Obama Touts Economic Record Five Years After Lehman

President Barack Obama on Monday used the fifth anniversary of the collapse of investment bank Lehman Brothers to tout his administration’s economic accomplishments and to warn Congress against blocking economic recovery by obstructing his fiscal policies.

The U.S. has come a long way since September 2008, the president said, but there’s still a long way to go.

“We are not yet where we need to be,” Obama said. “We need more broad-based prosperity.”

The start of the speech was delayed by nearly an hour as the president received briefings on a mass shooting that left several dead at a Naval yard in Washington, D.C.

In the 20-minute address, Obama decried a “winner take all economy” in which a small fraction of the top 10% of wage earners continue to earn more while the middle-class struggles, he said.

Obama asked Congressional Republicans not to approve further cuts in funding for education and social services, saying, “These aren’t the policies that will grow the economy faster.”

The president blamed the mandated federal spending cuts known as the sequester for holding back job creation and economic growth, and argued in favor of targeted budget cuts as opposed to across-the-board cuts.

In addition, Obama reiterated his position that he won’t negotiate with Congress over the debt ceiling, which carries a threat of default, and warned Congress against shutting down the government this fall while lawmakers squabble over next year’s budget.

“Even the merest suggestion of default stunted our economic growth,” the president said.

He also defended the health-care reform bill that was the signature piece of legislation of his first term. Some Congressional Republicans have vowed to repeal the law known as Obamacare.

Since the worst of the crisis, Obama said the economy has added 7.5 million jobs, the unemployment rate has fallen and financial institutions “are safe.” Meanwhile, health-care costs are growing at the slowest rate in 50 years, he said.

“All this has happened as a result of the resilience of the American people,” he said.

Lehman’s collapse after betting big on particularly risky elements of the overheated U.S. housing market was perhaps the pivotal event of the 2008 financial crisis that battered global credit markets and nearly wrecked the world’s economy.

“It’s hard to remember everything that happened during those months,” Obama said.

Rather than allow other big financial institutions to fail, in late 2008 the U.S. government approved a massive $700 billion bailout for the sector, a controversial decision that proved extremely unpopular as time moved on and memories of those turbulent days receded.

The crisis was caused by a U.S. housing bubble that saw home values soar artificially across the country.
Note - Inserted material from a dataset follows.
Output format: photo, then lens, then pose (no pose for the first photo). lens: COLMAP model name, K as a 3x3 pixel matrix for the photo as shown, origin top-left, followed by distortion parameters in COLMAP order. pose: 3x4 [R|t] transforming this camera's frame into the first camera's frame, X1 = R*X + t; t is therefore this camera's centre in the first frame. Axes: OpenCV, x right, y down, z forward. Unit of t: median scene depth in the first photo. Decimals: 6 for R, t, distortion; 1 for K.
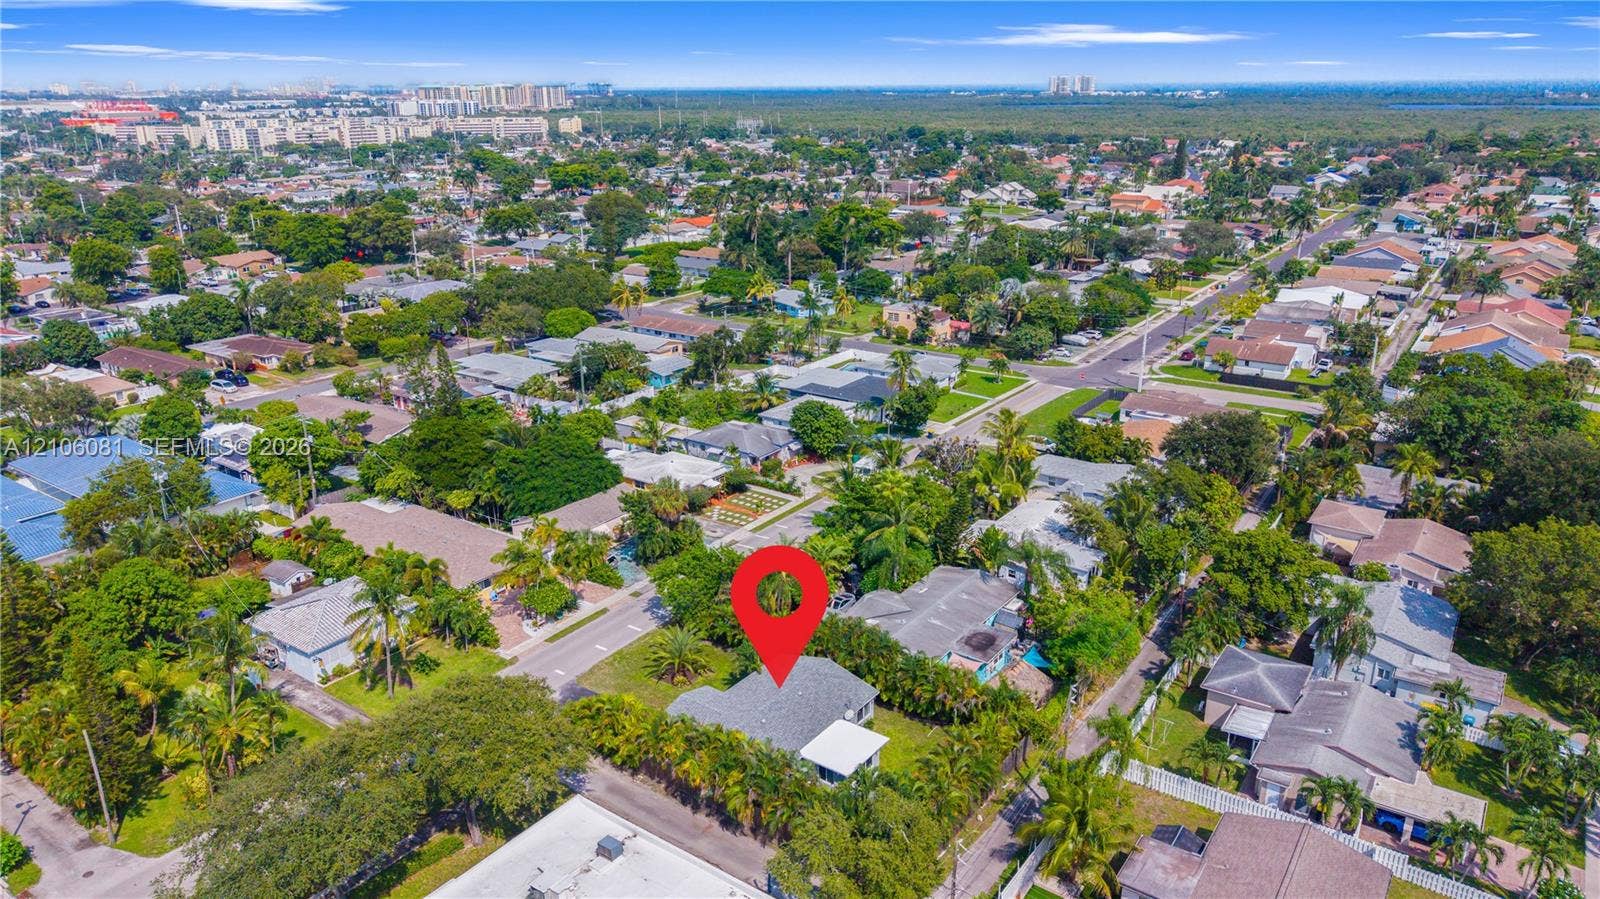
lens RADIAL K [[1049.1, 0, 807.9], [0, 1049.1, 453.1], [0, 0, 1]] dist [0.045646, -0.099087]
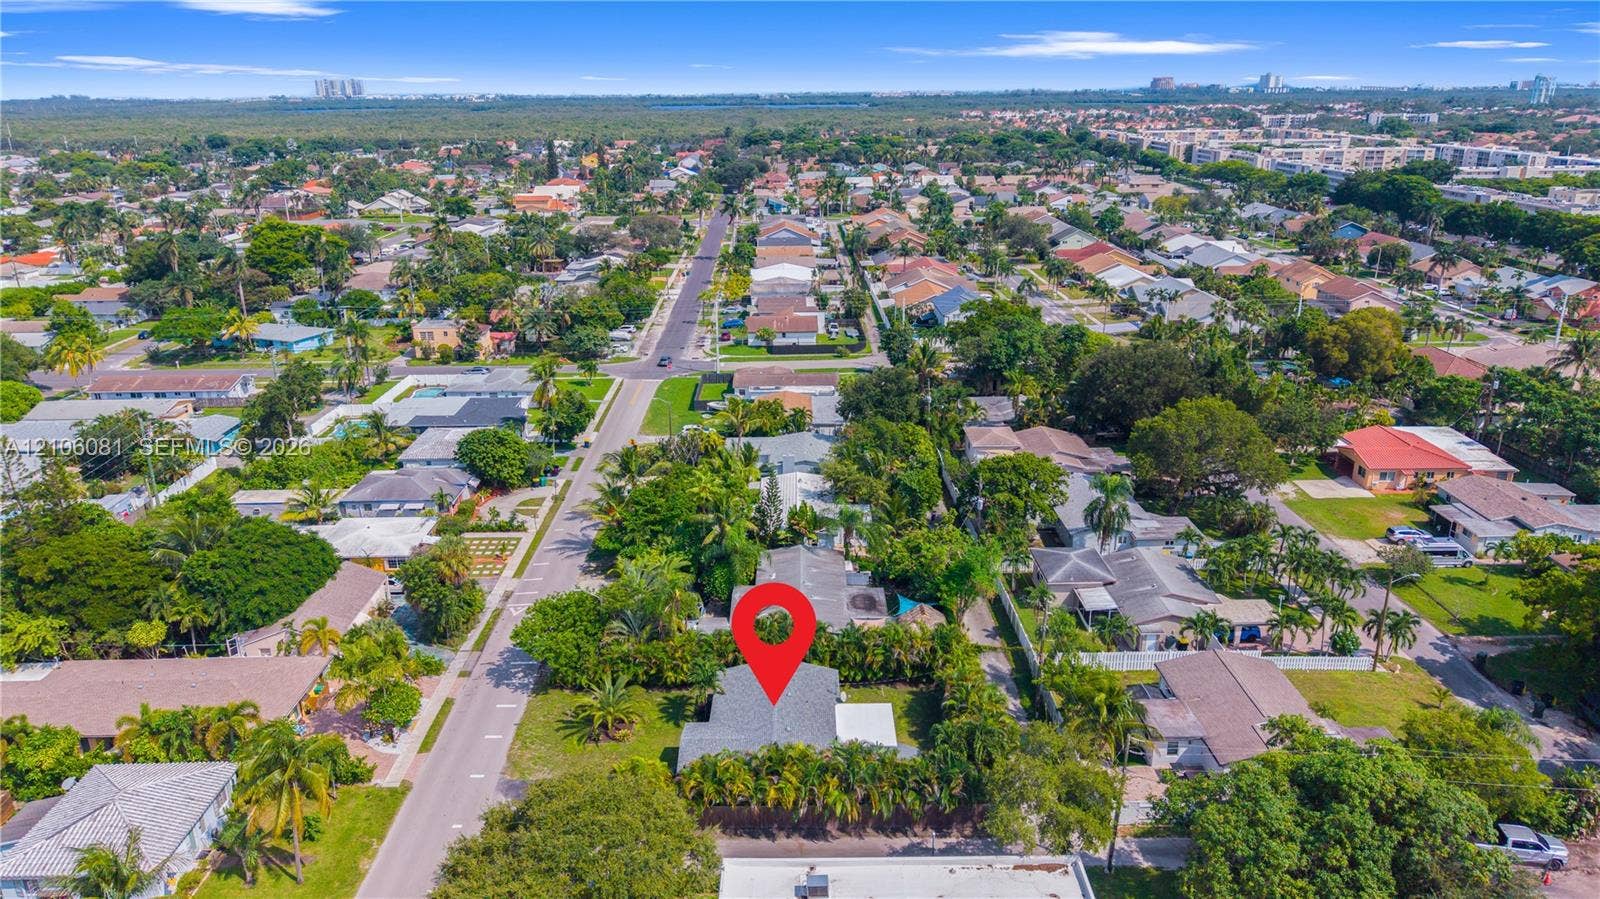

Weak lending standards and government policies that promoted homeownership allowed millions of people access to mortgages they couldn’t afford. When those borrowers began to default en masse on those home loans, the impact quickly spread to Wall Street, where mortgages had been packed into sophisticated investment vehicles.

Lehman, which filed for bankruptcy on Sept. 15, 2008, had bet heavily on mortgage-backed securities.

The crisis, which sparked a deep recession, widespread layoffs, a 10% unemployment rate and record numbers of home foreclosures, raised questions over the size of the world’s large banks and prompted regulations to rein in risk taking by those banks.

Since then unprecedented intervention by the government and the Federal Reserve, including nearly five years of near-zero interest rates and bond-buying programs that have pumped trillions of dollars into the economy, has sparked a powerful stock market rally and a rebound in the key housing sector.

But despite a decline in the unemployment rate to 7.3%, questions remain about the health of U.S. labor markets. And while lots of regulations affecting the banking sector have been proposed and some passed into law via the Dodd-Frank banking reform bill, many critics of Wall Street question whether the reforms are strong enough to prevent another similar crisis.